会場の声が、彼女たちの声が、会場の光が、彼女たちの拙いパフォーマンスが。
会場をμ’sの色に染めていた。
こんな異質な光景は初めて見た。
「・・・へぇ。」
(・・・ん?何で今俺、へぇって言った?)
篠原は自分の今さっきの言葉を反芻する。
ひやりと背筋が凍った気がした。
あれ?なんだ?
どうした?
何だ、これ。
少しだけ、胸の中で何かが叫んだような気がした。まるで自分の体の中で、誰かが叫んでるみたいな。
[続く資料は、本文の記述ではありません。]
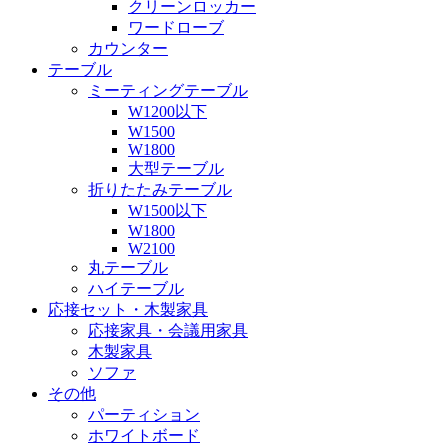
クリーンロッカー
ワードローブ
カウンター
テーブル
ミーティングテーブル
W1200以下
W1500
W1800
大型テーブル
折りたたみテーブル
W1500以下
W1800
W2100
丸テーブル
ハイテーブル
応接セット・木製家具
応接家具・会議用家具
木製家具
ソファ
その他
パーティション
ホワイトボード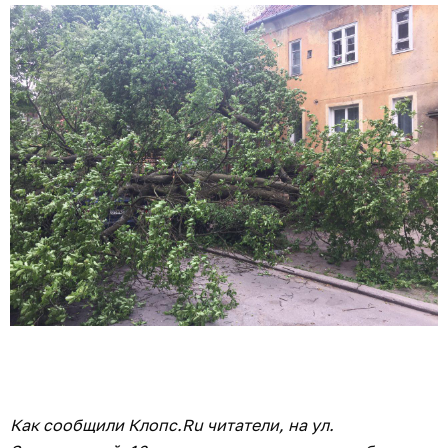
Как сообщили Клопс.Ru читатели, на ул.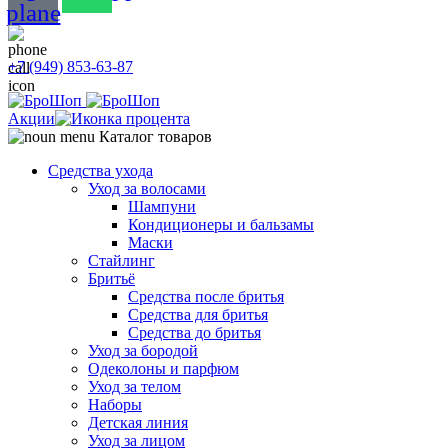
plane
+7 (949) 853-63-87
Акции
Каталог товаров
Средства ухода
Уход за волосами
Шампуни
Кондиционеры и бальзамы
Маски
Стайлинг
Бритьё
Средства после бритья
Средства для бритья
Средства до бритья
Уход за бородой
Одеколоны и парфюм
Уход за телом
Наборы
Детская линия
Уход за лицом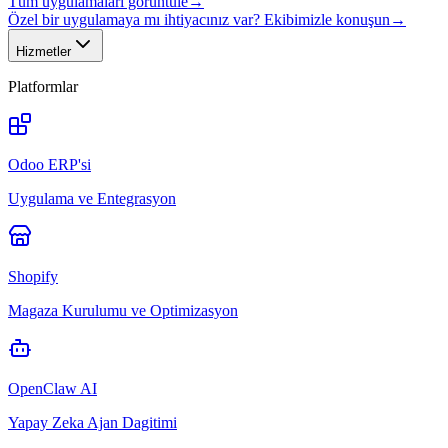
Tüm uygulamaları görüntüle
→
Özel bir uygulamaya mı ihtiyacınız var? Ekibimizle konuşun
→
Hizmetler
Platformlar
Odoo ERP'si
Uygulama ve Entegrasyon
Shopify
Magaza Kurulumu ve Optimizasyon
OpenClaw AI
Yapay Zeka Ajan Dagitimi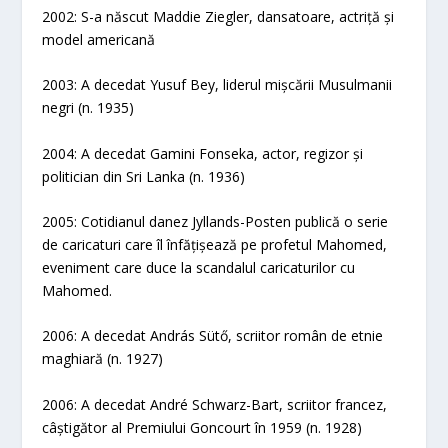
2002: S-a născut Maddie Ziegler, dansatoare, actriță și
model americană
2003: A decedat Yusuf Bey, liderul mișcării Musulmanii
negri (n. 1935)
2004: A decedat Gamini Fonseka, actor, regizor și
politician din Sri Lanka (n. 1936)
2005: Cotidianul danez Jyllands-Posten publică o serie
de caricaturi care îl înfățișează pe profetul Mahomed,
eveniment care duce la scandalul caricaturilor cu
Mahomed.
2006: A decedat András Sütő, scriitor român de etnie
maghiară (n. 1927)
2006: A decedat André Schwarz-Bart, scriitor francez,
câștigător al Premiului Goncourt în 1959 (n. 1928)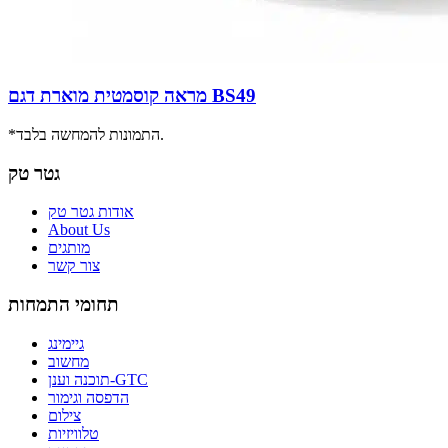
מראה קוסמטית מוארת דגם BS49
*התמונות להמחשה בלבד.
גטר טק
אודות גטר טק
About Us
מותגים
צור קשר
תחומי התמחות
גיימינג
מחשוב
תוכנה וענן-GTC
הדפסה וגימור
צילום
טלוויזיות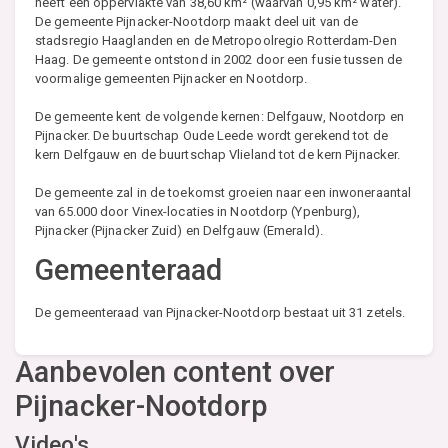
heeft een oppervlakte van 38,60 km² (waarvan 0,95 km² water).
De gemeente Pijnacker-Nootdorp maakt deel uit van de
stadsregio Haaglanden en de Metropoolregio Rotterdam-Den
Haag. De gemeente ontstond in 2002 door een fusie tussen de
voormalige gemeenten Pijnacker en Nootdorp.
De gemeente kent de volgende kernen: Delfgauw, Nootdorp en
Pijnacker. De buurtschap Oude Leede wordt gerekend tot de
kern Delfgauw en de buurtschap Vlieland tot de kern Pijnacker.
De gemeente zal in de toekomst groeien naar een inwoneraantal
van 65.000 door Vinex-locaties in Nootdorp (Ypenburg),
Pijnacker (Pijnacker Zuid) en Delfgauw (Emerald).
Gemeenteraad
De gemeenteraad van Pijnacker-Nootdorp bestaat uit 31 zetels.
Aanbevolen content over
Pijnacker-Nootdorp
Video's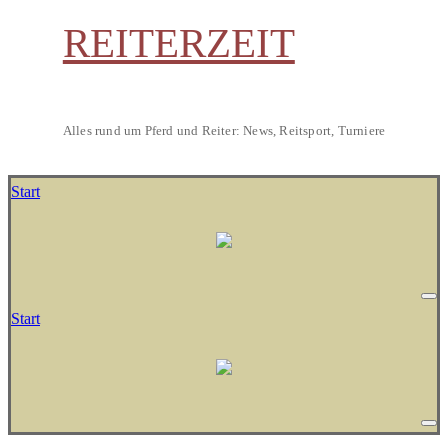
REITERZEIT
Alles rund um Pferd und Reiter: News, Reitsport, Turniere
Start
Start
まるで、あの穂むらの饅頭を食べた時のような感覚が全身を襲った。
何なんだ、こいつら。
(いや、それにしても・・・。)
もう一つ、気になることがあった。
一人の女の子だ。
ポジションが変わりながらも、センターによくでてくる女の子。飛びっきりの笑顔を振りまいている。髪は、横で縛っているものの、茶色で長い。
ほっそりとしたスタイル。
一番の輝きを放つ女の子。
この女の子が、最もこの会場作りに貢献してるのは間違いない。
間違いなく、この子だけ他の子と違う。
ひょっとしたら、この子も綺羅ツバサと同じーー。
嫌、だとしても。
「・・・なんで?」
穂むらの店番の女の子。間違いなかった。
「さて・・・。」
何で俺はここにいるのだろう、と篠原はとりあえず自身に問う。
次の日の仕事帰り、何となしに穂むらの前に来てしまった。
まあ答えは簡単なのだが。
昨日の夜から一日中あの曲が頭から離れない。
なんであんなに惹きつけられたのか。
その答えが欲しかった。
そして、自分がなぜ負けたのか。
その答えもついでに欲しかった。
それだけの話だった。
だけど、それを真面目に何で貴方達のステージはあんなに会場をわかせられたんですか?と聞いたとして、答えが返ってくるだろうか。
いや、それはないな。
最初はそうだな、解散の理由とか聞いてみて、それからじっくりと・・・。
だが、それも迷惑だろうか。あれほどのグループが解散するにはきっと何かわけがある。掘り返したくない過去なのだろうか。
「まいっか。何でも。」
店内に入ると、いらっしゃいませ!という元気な声が響く。
いつものあの子だ。
動画との映像が重なっていく。
(間違いねえな。やっぱりあの女の子だ。)
「あ、いつもありがとうございます!穂むらまんじゅうですか?」
画面の外で見ると、やはり可愛いと言えるだろう。でも、あのとびきりの笑顔ではないような気がした。
あの謎の魅力は、すっかりと成りをひそめてる。
さて、どうするか。
ここまで来て後には退けないしな。
何より篠原は、答えを知りたかった。
「あの・・・ちょっといいですか?」
「はい、なんでしょう?」
ふう、とため息をつく。
「どうして、アイドルをやめてしまったのですか?」
我々は、他人のふとした言葉や行動に傷つく事がある、というのはよく聞く話だ。
ただ、それなら。
何気ない一言が人生を変える。
そういうこともあるのだろうか。
そんなことを言ってくれる人を、我々は心のどこかで待ってはいないだろうか。